[SUPPLIED DATA]
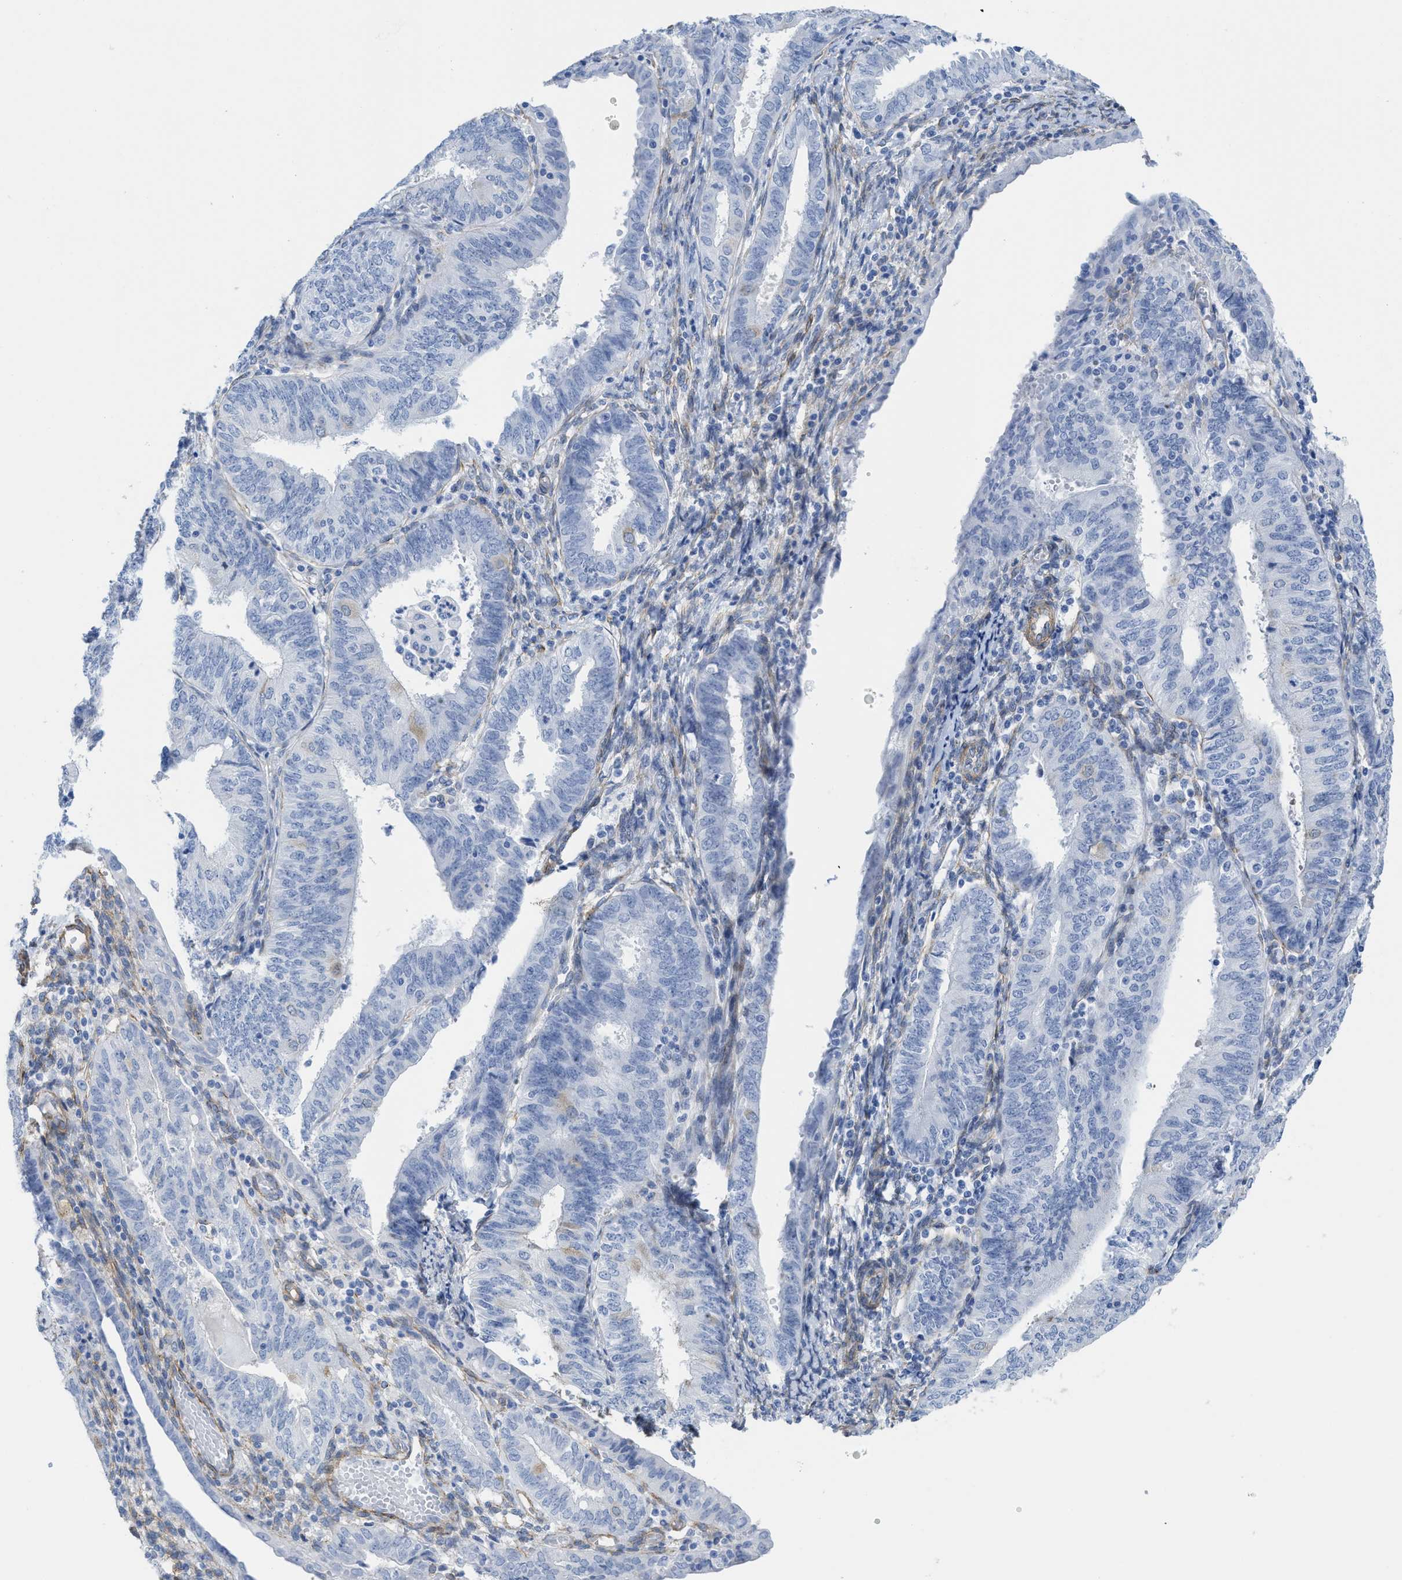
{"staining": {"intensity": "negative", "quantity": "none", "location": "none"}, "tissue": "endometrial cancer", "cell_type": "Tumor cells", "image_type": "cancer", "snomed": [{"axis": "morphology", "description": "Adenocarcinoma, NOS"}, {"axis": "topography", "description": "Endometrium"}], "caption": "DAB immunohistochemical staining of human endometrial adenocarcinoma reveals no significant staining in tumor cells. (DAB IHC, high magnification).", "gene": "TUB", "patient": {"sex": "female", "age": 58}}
[/SUPPLIED DATA]
[SUPPLIED DATA]
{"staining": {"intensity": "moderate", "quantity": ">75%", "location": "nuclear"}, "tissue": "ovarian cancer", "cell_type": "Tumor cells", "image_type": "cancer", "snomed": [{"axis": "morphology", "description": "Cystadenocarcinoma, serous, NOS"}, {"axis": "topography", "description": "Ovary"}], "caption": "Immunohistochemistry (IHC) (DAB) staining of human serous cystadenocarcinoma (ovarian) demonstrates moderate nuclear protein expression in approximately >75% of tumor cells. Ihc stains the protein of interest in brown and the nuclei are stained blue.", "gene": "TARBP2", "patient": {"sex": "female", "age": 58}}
[/SUPPLIED DATA]
[SUPPLIED DATA]
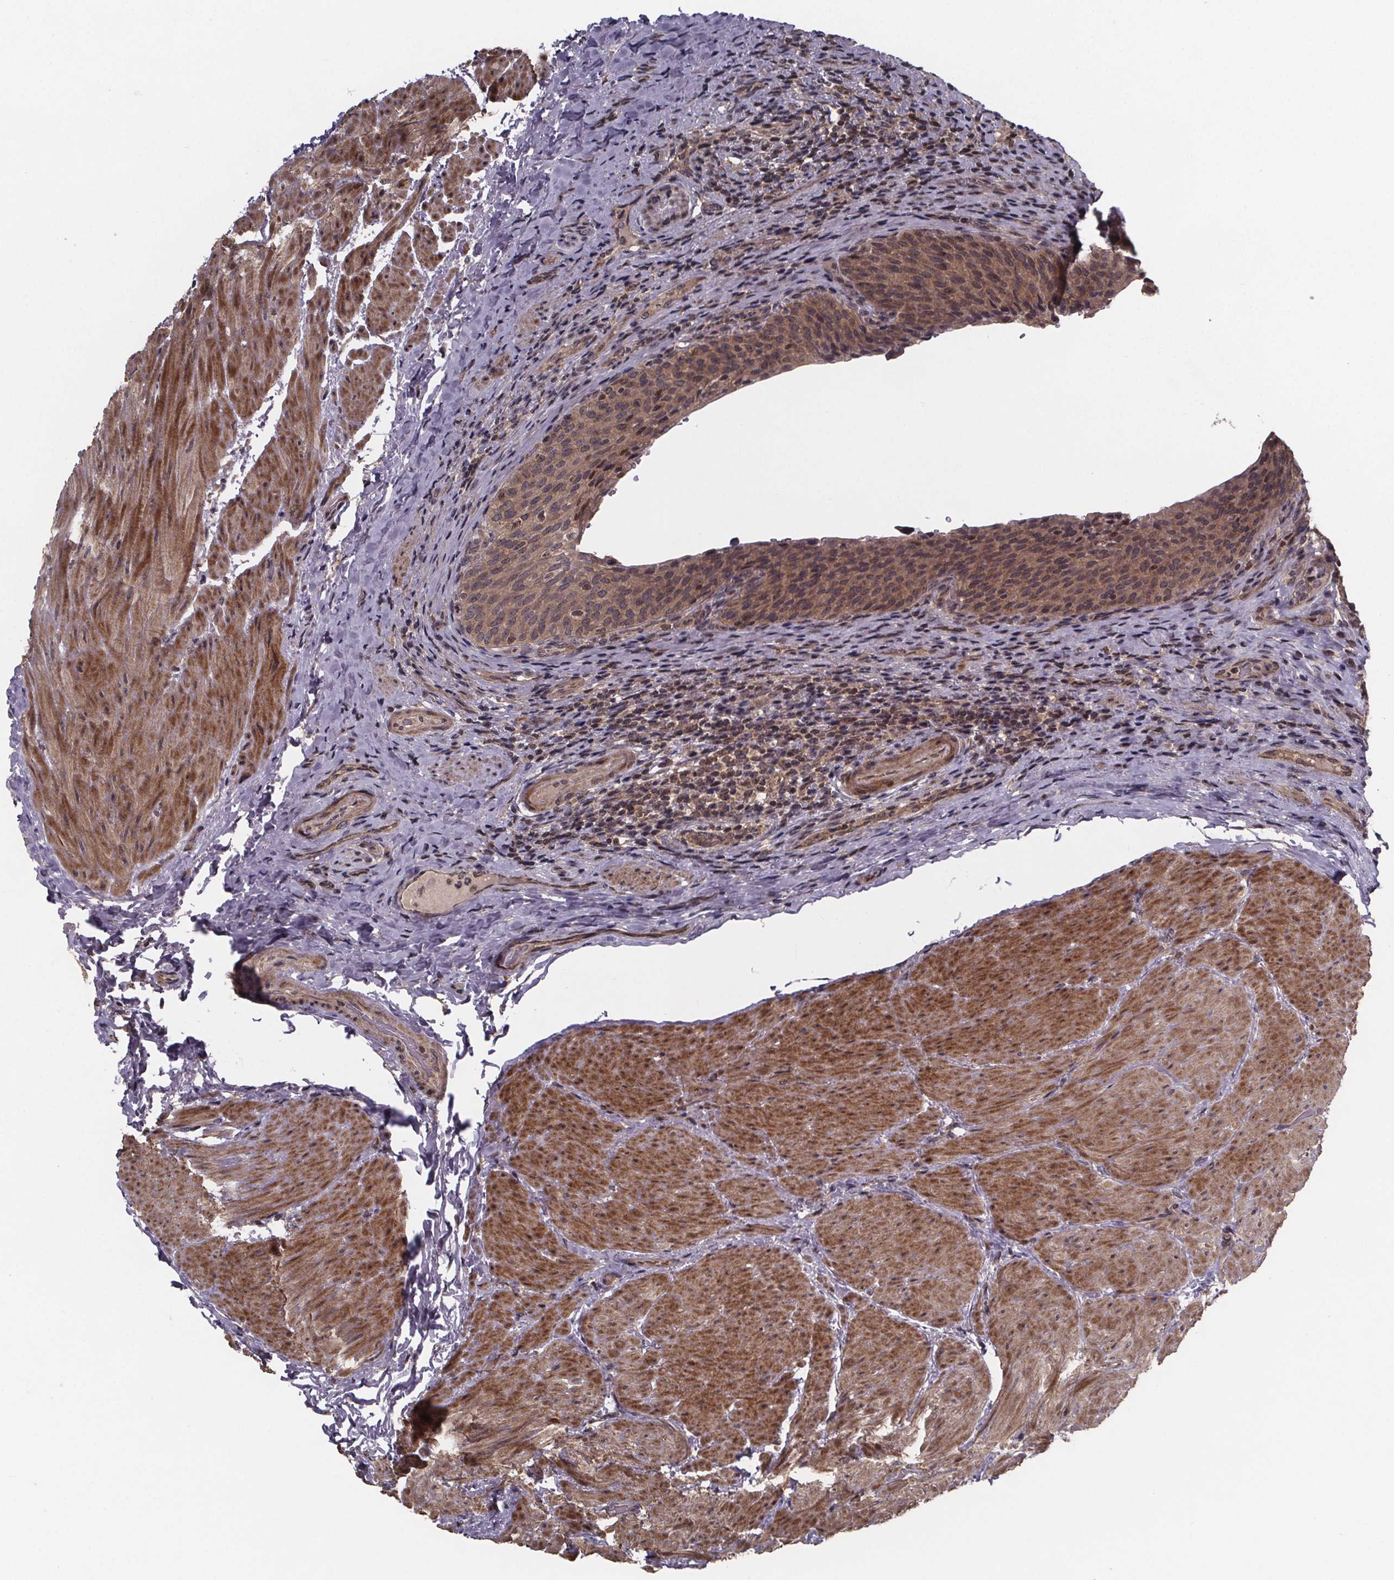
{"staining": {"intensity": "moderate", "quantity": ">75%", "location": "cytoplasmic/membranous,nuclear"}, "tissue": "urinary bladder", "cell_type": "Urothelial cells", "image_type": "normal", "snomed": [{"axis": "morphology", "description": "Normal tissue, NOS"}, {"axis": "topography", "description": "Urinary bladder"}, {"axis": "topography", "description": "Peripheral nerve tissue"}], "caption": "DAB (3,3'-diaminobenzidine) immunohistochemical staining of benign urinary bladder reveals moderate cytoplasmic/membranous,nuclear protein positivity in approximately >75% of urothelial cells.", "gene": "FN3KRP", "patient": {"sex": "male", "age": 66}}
[/SUPPLIED DATA]
* [WHAT THE TASK ASKS]:
Copy every line in the entries above that has the string "reveals" in it.

* [WRITTEN RESPONSE]:
{"staining": {"intensity": "negative", "quantity": "none", "location": "none"}, "tissue": "endometrial cancer", "cell_type": "Tumor cells", "image_type": "cancer", "snomed": [{"axis": "morphology", "description": "Adenocarcinoma, NOS"}, {"axis": "topography", "description": "Endometrium"}], "caption": "DAB immunohistochemical staining of human endometrial adenocarcinoma reveals no significant staining in tumor cells. (DAB IHC, high magnification).", "gene": "TUB", "patient": {"sex": "female", "age": 58}}
{"staining": {"intensity": "moderate", "quantity": ">75%", "location": "cytoplasmic/membranous,nuclear"}, "tissue": "urinary bladder", "cell_type": "Urothelial cells", "image_type": "normal", "snomed": [{"axis": "morphology", "description": "Normal tissue, NOS"}, {"axis": "topography", "description": "Urinary bladder"}, {"axis": "topography", "description": "Peripheral nerve tissue"}], "caption": "DAB (3,3'-diaminobenzidine) immunohistochemical staining of benign urinary bladder reveals moderate cytoplasmic/membranous,nuclear protein positivity in approximately >75% of urothelial cells.", "gene": "FN3KRP", "patient": {"sex": "male", "age": 66}}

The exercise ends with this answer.